At the top, Winter's red print skirt is featured and at the bottom, Spring's blue 
and orange print is pulled in front. The faces are painted canvas.
       A Topsy-Turvy doll is a double-ended doll, typically featuring two opposing characters. They are traditionally American cloth folk dolls which fuse a white girl child with a black girl child at the hips. Later dolls were sometimes a white girl child with a black mammy figure. Precise facts about their origins are rare, but as late as the 1950s, "Topsy and Eva" dolls were marketed by Sears, Montgomery Ward, and The Babyland Rag company (aka Bruckner).
      As objects of material culture, Topsy-Turvy dolls have provoked a great amount of interpretive controversy. Karen Sanchez-Eppler suspects that Harriet Beecher Stowe's Topsy in Uncle Tom's Cabin may have taken her name from the dolls, making for a "poignant and somewhat disturbing pairing with little Eva".
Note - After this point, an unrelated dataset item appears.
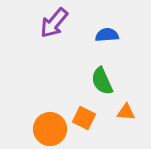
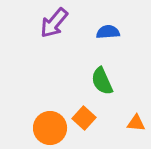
blue semicircle: moved 1 px right, 3 px up
orange triangle: moved 10 px right, 11 px down
orange square: rotated 15 degrees clockwise
orange circle: moved 1 px up
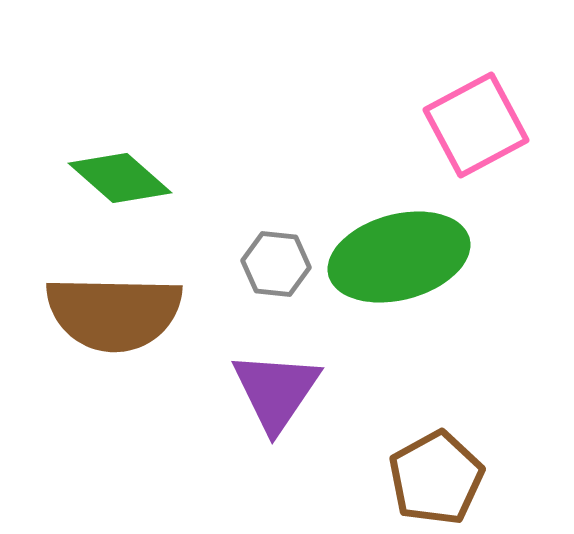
       Doll collector Wendy Lavitt writes, "It has recently been suggested that these dolls were often made for Black children who desired a forbidden white doll (a baby like the ones their mothers cared for); they would flip the doll to the black side when an overseer passed them at play." 
       Alice Taylor echoes this idea. “Scholars and doll enthusiasts continue to speculate about their original purpose and how children would have used them. The dolls likely were produced for slave children and perhaps as 'maid dolls' for white children. The issue of how children played with these dolls remains hotly debated”.
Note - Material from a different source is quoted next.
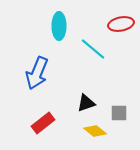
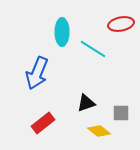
cyan ellipse: moved 3 px right, 6 px down
cyan line: rotated 8 degrees counterclockwise
gray square: moved 2 px right
yellow diamond: moved 4 px right
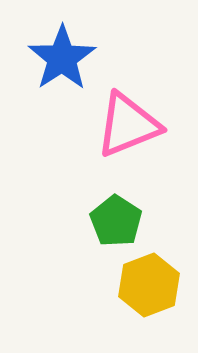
       Kimberly Wallace-Sanders addresses the controversial question of the possible meanings and uses behind the doll's design in her social history of the image and myth of the Southern mammy figure. She writes:
African American slave women may have given dolls like these to their daughters as a preparation for a possibility of a life devoted to nurturing two babies: one black and one white. Topsy-turvy dolls are designed for children to play with one baby at a time, and this accurately reflects the division of caregiving that African American women encountered, having to care for white children during the day and their own children at night. These handmade dolls are important, creative expressions of those otherwise silent women we know only as "mammy."
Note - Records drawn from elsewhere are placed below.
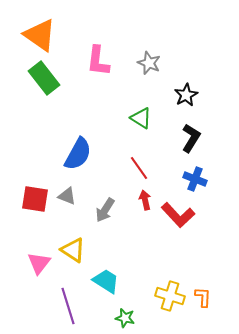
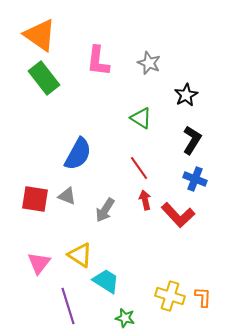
black L-shape: moved 1 px right, 2 px down
yellow triangle: moved 7 px right, 5 px down
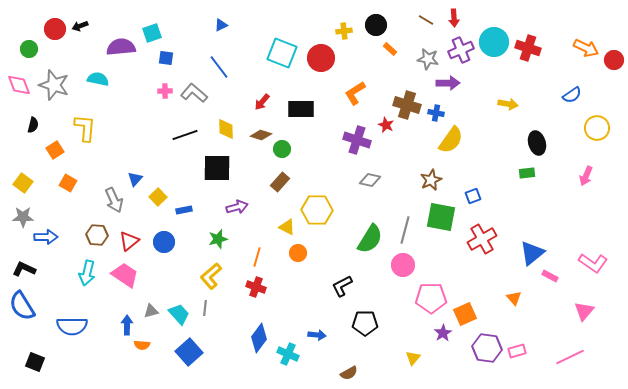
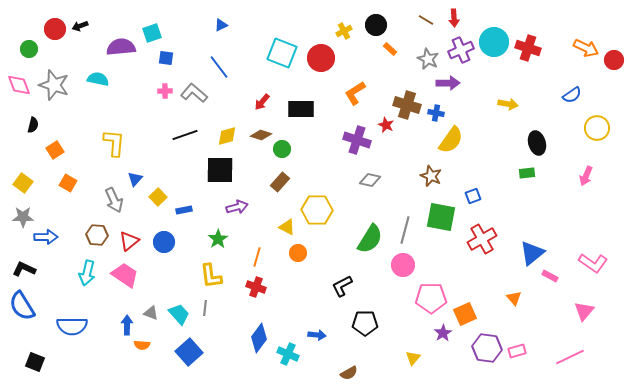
yellow cross at (344, 31): rotated 21 degrees counterclockwise
gray star at (428, 59): rotated 15 degrees clockwise
yellow L-shape at (85, 128): moved 29 px right, 15 px down
yellow diamond at (226, 129): moved 1 px right, 7 px down; rotated 75 degrees clockwise
black square at (217, 168): moved 3 px right, 2 px down
brown star at (431, 180): moved 4 px up; rotated 25 degrees counterclockwise
green star at (218, 239): rotated 18 degrees counterclockwise
yellow L-shape at (211, 276): rotated 56 degrees counterclockwise
gray triangle at (151, 311): moved 2 px down; rotated 35 degrees clockwise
       Wallace-Sanders also disagrees with the "forbidden white doll" theory, arguing that the idea of a secret doll that would be forbidden to own makes Black mothers seem extremely irresponsible.
       The topsy-turvy doll design, although a particular invention of the old Southern culture, has been lovingly stitched and transformed by many generations of doll makers in America since the Civil War. Double-sided dolls have been produced with a variety of fairy tale characters like: red riding hood and the wolf or her grandmother. Cinderella as a poor housemaid versus Cinderella as a princess has also been produced as a double-sided doll very often as well. 
       Our extended family has many examples of tupsy-turvy or flip dolls featured in our collections. I will include some of these below as they are slowly unpacked in the future.

St. Lucia travel doll is also a topsy-turvy type. One of the dolls is married and the
other unmarried according to the folk tradition in the islands.
Afrocentric sisters attached for life in
 a topsy-turvy design by grimm.

        Two Afrocentric rag dolls at either end of this topsy-turvy handmade doll were made back in the early 1990s for a class I taught on the topic. The darker doll is dressed in a green, red and gold plaid. Her hair is braided into one piece. She wears beaded earrings and also has seed beads woven into her pony tail.
       The other half has a widow's peak, a bold striped dress and her hair is braided with permanently attached tile beads at each end.
Topsy-Turvey dolls have shorter arms than anatomically correct dolls so that when the skirt is
 flipped to the alternative side, the hidden doll half's arms are kept from view.

Both of these sisters have hair styles that are permanently sewn in place. Their clothing is also bright
 and bold and their facial features are copied from earlier black rag dolls sewn for the children of 
slaves. However, these sisters are playmates.

An example of a modern day topsy-turvy doll for a child who loves ballerinas.